PASSAGE TO READ ::
I slipped and fell from 3rd level to lower level (about 12 feet vertically) and broke my back. No clue to this very day what caused me to slip. And boy, do I wish I had a clue about that!

We're conflating "serious damage to ship" and "serious damage to personnel" with this reporting standard.

There was pretty much NOTHING the Captain or crew could have done to prevent my fall. I know, because I proofread the mishap report! And you're going to rake us over the coals as if we'd run into a another ship?!? No, Senator, you need to pull your Bleeped texting head out of your ass.

=====
Electrical shocks aren't supposed to happen, but I've been nailed by a capacitor that didn't bleed down as it was supposed to. Followed the procedure to the letter, and took a 720VDC whack to the arm from a strobe light power supply. Class B mishap (or would have been had I been in the Navy when it happened), and nothing could have foreseeably prevented that shock, since manually grounding out the capacitor is MORE likely to shock the person!

My other crew managed to lose a towed buoy antenna. Sea conditions were within specifications, but high, so they were keeping an eye on the buoy cable tension. They watched the cable tension spike twice in succession, and as they recommended to the Officer of the Deck to stow the buoy, the cable tension spiked again and then went to zero. $2 USDm worth of towed buoy antenna lost. There's another Class A mishap, where following the procedure as written would not have prevented the event.

STORED DATA ::
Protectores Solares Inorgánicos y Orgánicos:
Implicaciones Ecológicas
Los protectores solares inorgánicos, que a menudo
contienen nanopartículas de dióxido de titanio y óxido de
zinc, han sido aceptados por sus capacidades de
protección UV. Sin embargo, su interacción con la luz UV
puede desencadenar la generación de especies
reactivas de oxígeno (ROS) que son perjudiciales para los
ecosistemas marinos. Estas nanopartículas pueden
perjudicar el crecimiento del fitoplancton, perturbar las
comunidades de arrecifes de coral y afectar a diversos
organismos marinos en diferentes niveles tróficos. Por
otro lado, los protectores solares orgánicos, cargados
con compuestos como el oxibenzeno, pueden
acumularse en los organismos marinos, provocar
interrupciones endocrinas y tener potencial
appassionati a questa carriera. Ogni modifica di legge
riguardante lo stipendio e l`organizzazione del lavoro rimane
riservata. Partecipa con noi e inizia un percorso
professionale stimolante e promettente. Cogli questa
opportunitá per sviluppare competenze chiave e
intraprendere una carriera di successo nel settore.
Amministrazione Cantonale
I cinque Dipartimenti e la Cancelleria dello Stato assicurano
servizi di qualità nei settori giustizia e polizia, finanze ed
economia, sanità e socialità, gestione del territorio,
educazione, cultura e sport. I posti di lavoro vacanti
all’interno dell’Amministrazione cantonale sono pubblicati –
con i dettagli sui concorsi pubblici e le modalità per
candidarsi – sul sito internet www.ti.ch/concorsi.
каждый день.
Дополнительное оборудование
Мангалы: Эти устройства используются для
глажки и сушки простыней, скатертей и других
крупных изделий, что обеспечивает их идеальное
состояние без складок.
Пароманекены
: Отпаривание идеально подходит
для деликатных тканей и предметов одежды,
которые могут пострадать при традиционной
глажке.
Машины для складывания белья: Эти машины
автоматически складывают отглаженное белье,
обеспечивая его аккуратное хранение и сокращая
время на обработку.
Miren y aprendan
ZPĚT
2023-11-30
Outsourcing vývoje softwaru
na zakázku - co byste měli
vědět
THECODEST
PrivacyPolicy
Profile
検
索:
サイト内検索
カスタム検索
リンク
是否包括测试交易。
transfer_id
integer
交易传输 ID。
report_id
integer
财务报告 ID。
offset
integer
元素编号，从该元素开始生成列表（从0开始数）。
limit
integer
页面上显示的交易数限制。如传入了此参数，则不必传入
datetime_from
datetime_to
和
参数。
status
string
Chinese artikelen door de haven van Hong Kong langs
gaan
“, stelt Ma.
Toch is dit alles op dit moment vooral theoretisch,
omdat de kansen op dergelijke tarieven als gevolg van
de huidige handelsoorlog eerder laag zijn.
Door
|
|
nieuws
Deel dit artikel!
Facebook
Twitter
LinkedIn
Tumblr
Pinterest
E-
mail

PROBLEMS TO SOLVE ::
a: Condense the paragraph of the post about Navy mishaps that begins "My other crew managed to lose a towed buoy antenna" into a short bulleted list that keeps its main facts.
b: Echo the part of the post about Navy mishaps that begins at "I slipped and" and stops after "clue about that!", keeping every word and mark unchanged.
c: Give what comes next in the post about Navy mishaps, continuing on from its last sentence.

RESULTS BY TASK ::
a:
- The crew lost a towed buoy antenna worth $2 million USD.
- Sea conditions were high but within specifications, so the crew watched the buoy cable tension.
- The tension spiked twice in a row. As the crew recommended to the Officer of the Deck that the buoy be stowed, it spiked again and then dropped to zero.
- This was a Class A mishap, and following the procedure as written would not have prevented it.

b:
I slipped and fell from 3rd level to lower level (about 12 feet vertically) and broke my back. No clue to this very day what caused me to slip. And boy, do I wish I had a clue about that!

c:
Tango0101 Apr 2014 10:06 a.m. PST

Wow!.
That's a lot of heavy accidents my friend.
Hope you are now well.

Amicalement
Armand

Lion in the Stars02 Apr 2014 10:46 a.m. PST

I'm mostly better now, Armand, thanks for your concern.

I gave those as examples of things that are pure accidents, that *will* happen to someone, eventually. They aren't something that you can really take actions to prevent, either.

It's like the assumption that every driver will be in an accident roughly once every 10 years. That's just what the probabilities say, that the chance of being in an accident approaches 100% the longer you drive.